▸ **TASK BRIEF**
Reproduce everything in the bug report from "Attachments" down to "the smooth scrolls." word for word.

══ DOCUMENT EXTRACT

Closed Bug 1104356 Opened 10 years ago Closed 9 years ago

scrollTo() smooth-scrolling behavior does not work on overflow:hidden elements

Categories

(Core :: Panning and Zooming, defect)

defect
Not set
normal

Tracking

()

RESOLVED FIXED
mozilla47
blocking-b2g 2.5+
Tracking Status
firefox45 --- unaffected
firefox46 + fixed
firefox47 + fixed
b2g-v2.5 --- fixed

People

(Reporter: justindarc, Assigned: kats)

References

Details

(Keywords: regression, Whiteboard: [ft:conndevices])

Attachments

(3 files, 1 obsolete file)

The following demo works in Nightly Desktop, but does not work in B2G nightly builds. When passing the `behavior: 'smooth'` option, the result appears to be a NOOP. http://jsbin.com/duqiqu
Modifying the demo to use "overflow: scroll" rather than "overflow: hidden" enables the smooth scrolling. Perhaps for reasons described in Bug 942995 (APZC for overflow:hidden element should not allow panning), we are not creating the APZC for the overflow: hidden layers or otherwise disabling scrolling through touch gestures in a manner that affects the smooth scrolls.
Assignee: nobody → kgilbert
This can be reproduced on OSX with APZ enabled.
Yeah not having an APZC for overflow: hidden elements is intentional. Can we fall back to main-thread smooth scroll for this scenario?

════
══ DATA FOR ANALYSIS

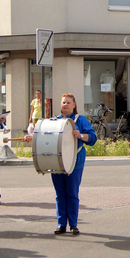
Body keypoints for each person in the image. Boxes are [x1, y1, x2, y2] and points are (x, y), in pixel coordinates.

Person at [24, 93, 97, 235]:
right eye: (63, 102)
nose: (65, 105)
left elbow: (93, 138)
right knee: (60, 194)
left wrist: (81, 135)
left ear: (74, 105)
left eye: (68, 102)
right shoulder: (54, 121)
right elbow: (44, 137)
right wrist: (31, 138)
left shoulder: (80, 120)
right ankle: (61, 224)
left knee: (72, 194)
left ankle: (73, 225)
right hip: (57, 162)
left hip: (75, 162)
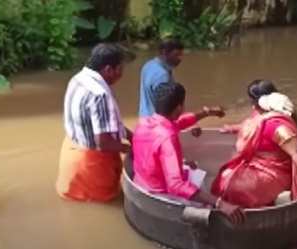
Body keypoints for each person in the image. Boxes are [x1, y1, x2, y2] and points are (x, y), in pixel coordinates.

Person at [132, 82, 245, 224]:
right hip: (159, 196)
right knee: (210, 205)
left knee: (191, 168)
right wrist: (220, 203)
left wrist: (207, 112)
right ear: (179, 107)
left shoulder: (143, 123)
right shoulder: (168, 137)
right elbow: (176, 185)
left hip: (140, 185)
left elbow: (180, 122)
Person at [212, 80, 297, 208]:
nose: (252, 107)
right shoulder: (262, 115)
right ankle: (259, 203)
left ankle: (252, 210)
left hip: (277, 169)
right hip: (260, 162)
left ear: (261, 103)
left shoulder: (278, 127)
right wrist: (232, 128)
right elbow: (252, 126)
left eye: (253, 102)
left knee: (237, 188)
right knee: (226, 176)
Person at [56, 43, 132, 202]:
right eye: (120, 69)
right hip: (92, 164)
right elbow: (103, 142)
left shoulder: (78, 79)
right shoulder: (100, 94)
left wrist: (130, 135)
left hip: (71, 153)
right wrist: (129, 149)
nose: (122, 74)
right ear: (109, 70)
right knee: (107, 205)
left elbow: (101, 123)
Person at [138, 39, 184, 117]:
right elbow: (164, 106)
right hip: (156, 122)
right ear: (164, 53)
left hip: (144, 117)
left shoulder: (148, 65)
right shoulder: (162, 75)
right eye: (176, 55)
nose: (180, 59)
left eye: (181, 55)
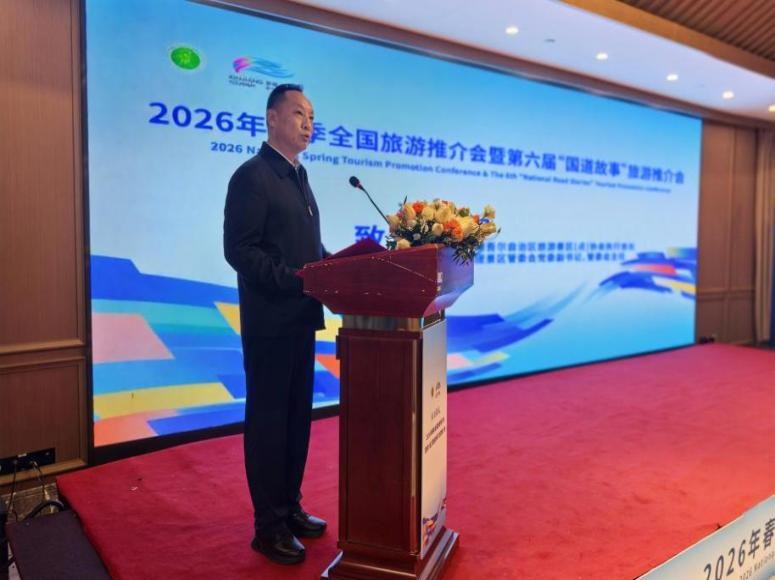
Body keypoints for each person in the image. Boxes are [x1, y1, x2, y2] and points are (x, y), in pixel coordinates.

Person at [223, 84, 327, 565]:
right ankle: (268, 527)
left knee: (295, 421)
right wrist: (295, 280)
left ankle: (290, 508)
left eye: (312, 117)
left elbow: (307, 250)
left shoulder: (299, 176)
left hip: (301, 319)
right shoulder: (253, 176)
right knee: (268, 423)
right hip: (270, 322)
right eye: (299, 114)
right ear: (272, 118)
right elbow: (240, 250)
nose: (308, 124)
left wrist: (338, 268)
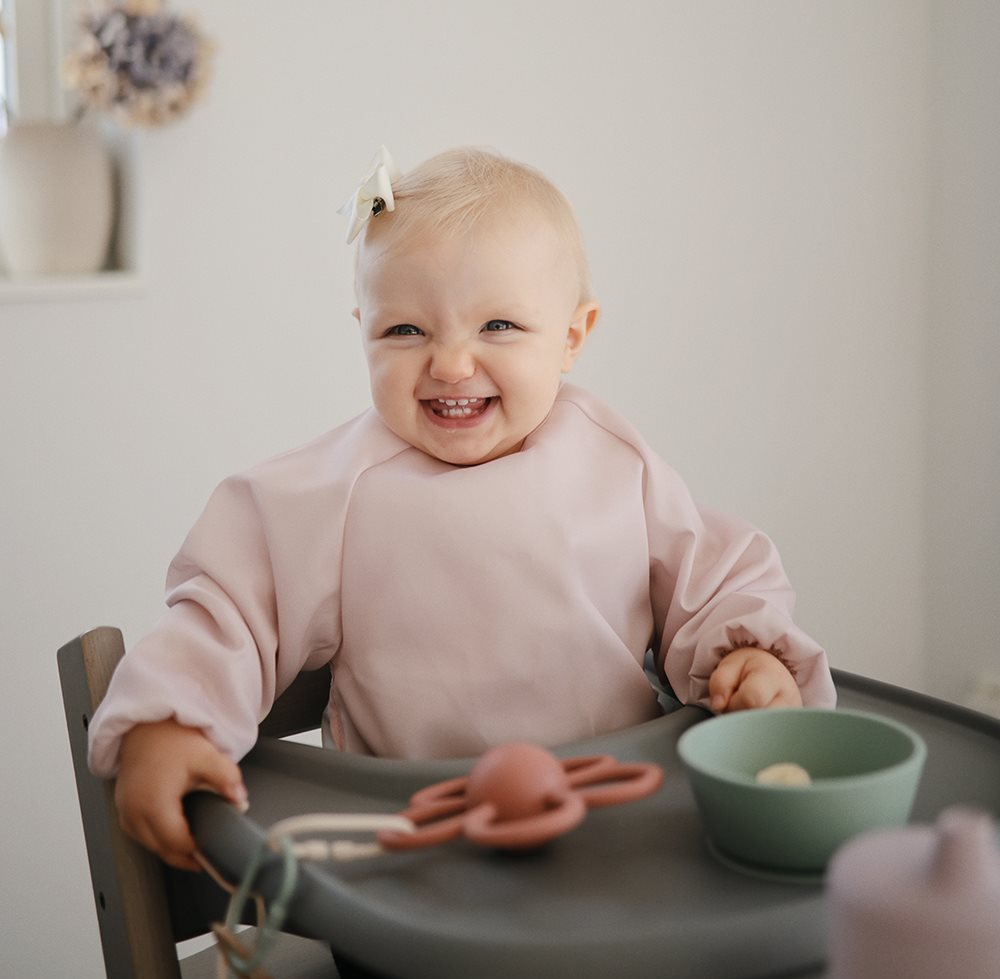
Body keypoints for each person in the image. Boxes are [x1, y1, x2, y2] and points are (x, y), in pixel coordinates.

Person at [88, 146, 836, 871]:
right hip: (416, 859)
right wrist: (169, 720)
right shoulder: (333, 490)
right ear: (363, 333)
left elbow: (712, 569)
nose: (449, 363)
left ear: (573, 335)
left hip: (621, 828)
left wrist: (746, 653)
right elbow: (227, 608)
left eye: (498, 326)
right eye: (405, 330)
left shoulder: (613, 460)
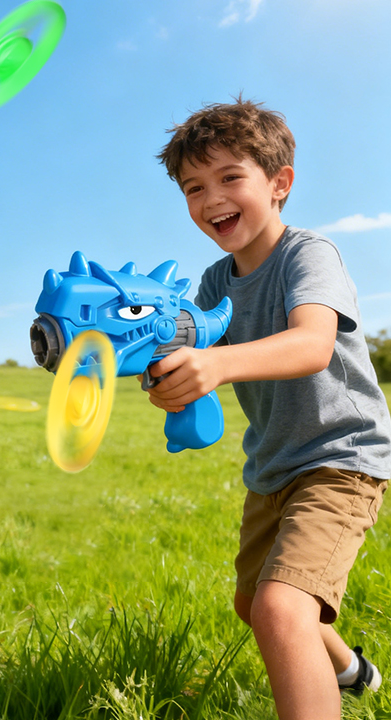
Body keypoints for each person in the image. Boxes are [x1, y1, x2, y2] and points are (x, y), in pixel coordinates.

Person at [148, 98, 390, 720]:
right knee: (254, 603)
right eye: (193, 187)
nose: (211, 199)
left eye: (231, 177)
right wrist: (163, 372)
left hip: (342, 458)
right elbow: (190, 351)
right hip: (273, 468)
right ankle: (352, 672)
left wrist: (219, 363)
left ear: (279, 183)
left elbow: (312, 344)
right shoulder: (211, 284)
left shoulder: (308, 254)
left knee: (282, 609)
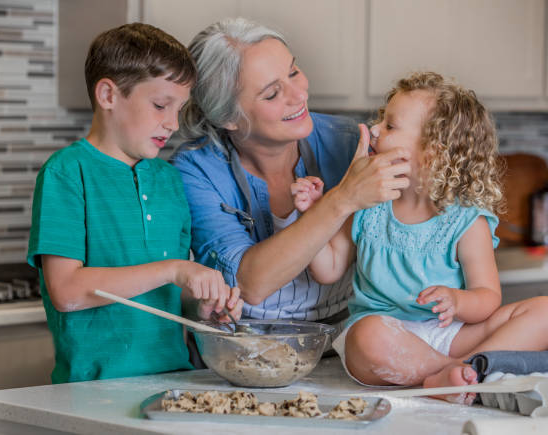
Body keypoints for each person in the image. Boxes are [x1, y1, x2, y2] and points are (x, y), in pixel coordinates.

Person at [292, 71, 548, 403]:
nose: (374, 130)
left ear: (431, 151)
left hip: (451, 333)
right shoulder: (369, 202)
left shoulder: (465, 219)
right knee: (366, 335)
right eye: (380, 120)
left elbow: (488, 297)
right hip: (390, 337)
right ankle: (462, 374)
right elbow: (329, 268)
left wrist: (458, 301)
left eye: (390, 126)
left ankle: (455, 371)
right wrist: (315, 213)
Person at [27, 23, 242, 384]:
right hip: (93, 390)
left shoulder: (170, 181)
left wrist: (201, 309)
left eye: (179, 109)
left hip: (175, 384)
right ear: (108, 95)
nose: (173, 123)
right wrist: (174, 270)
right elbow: (66, 292)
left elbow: (169, 294)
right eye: (160, 105)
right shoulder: (66, 173)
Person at [171, 18, 410, 337]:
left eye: (294, 72)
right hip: (243, 351)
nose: (299, 95)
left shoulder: (351, 142)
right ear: (228, 117)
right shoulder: (196, 171)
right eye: (272, 94)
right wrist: (344, 198)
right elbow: (251, 284)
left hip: (349, 345)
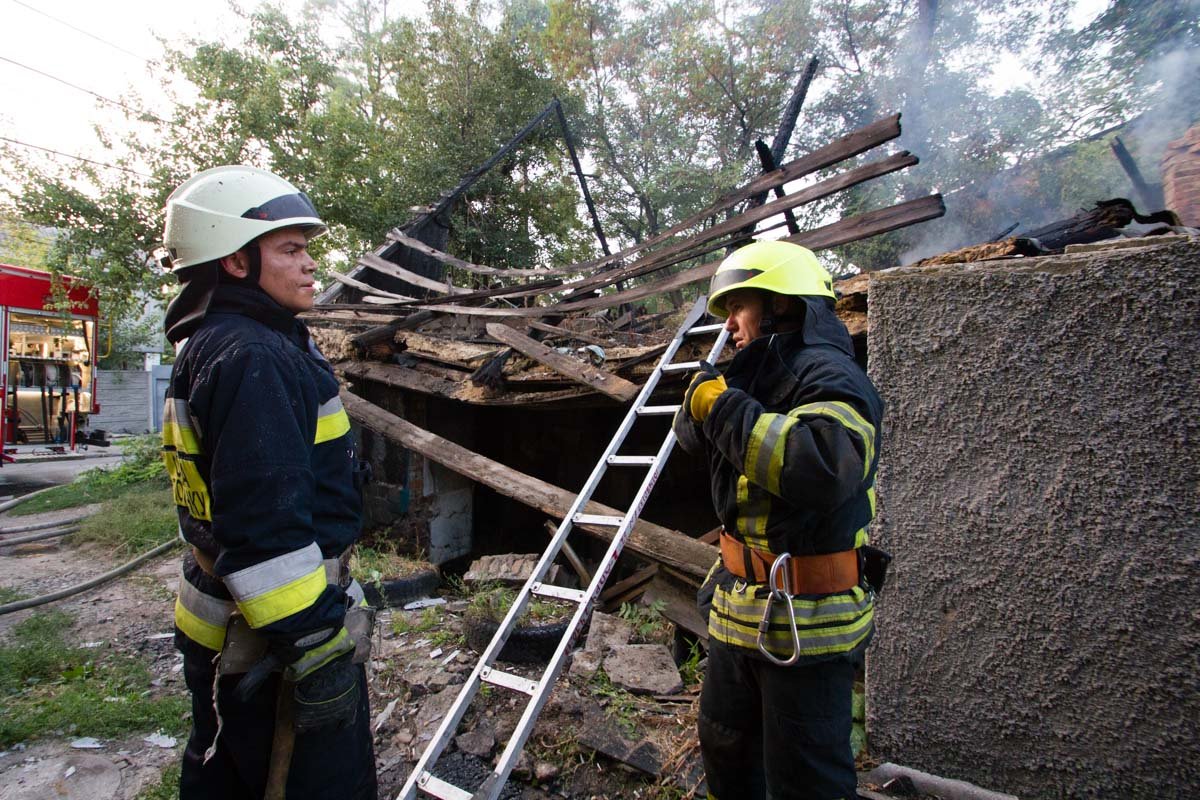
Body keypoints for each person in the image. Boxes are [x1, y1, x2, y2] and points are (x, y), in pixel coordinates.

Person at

════

▸ **RESPONSE TO THE TASK**
Attachments

(3 files, 1 obsolete file)

The following demo works in Nightly Desktop, but does not work in B2G nightly builds. When passing the `behavior: 'smooth'` option, the result appears to be a NOOP. http://jsbin.com/duqiqu
Modifying the demo to use "overflow: scroll" rather than "overflow: hidden" enables the smooth scrolling. Perhaps for reasons described in Bug 942995 (APZC for overflow:hidden element should not allow panning), we are not creating the APZC for the overflow: hidden layers or otherwise disabling scrolling through touch gestures in a manner that affects the smooth scrolls.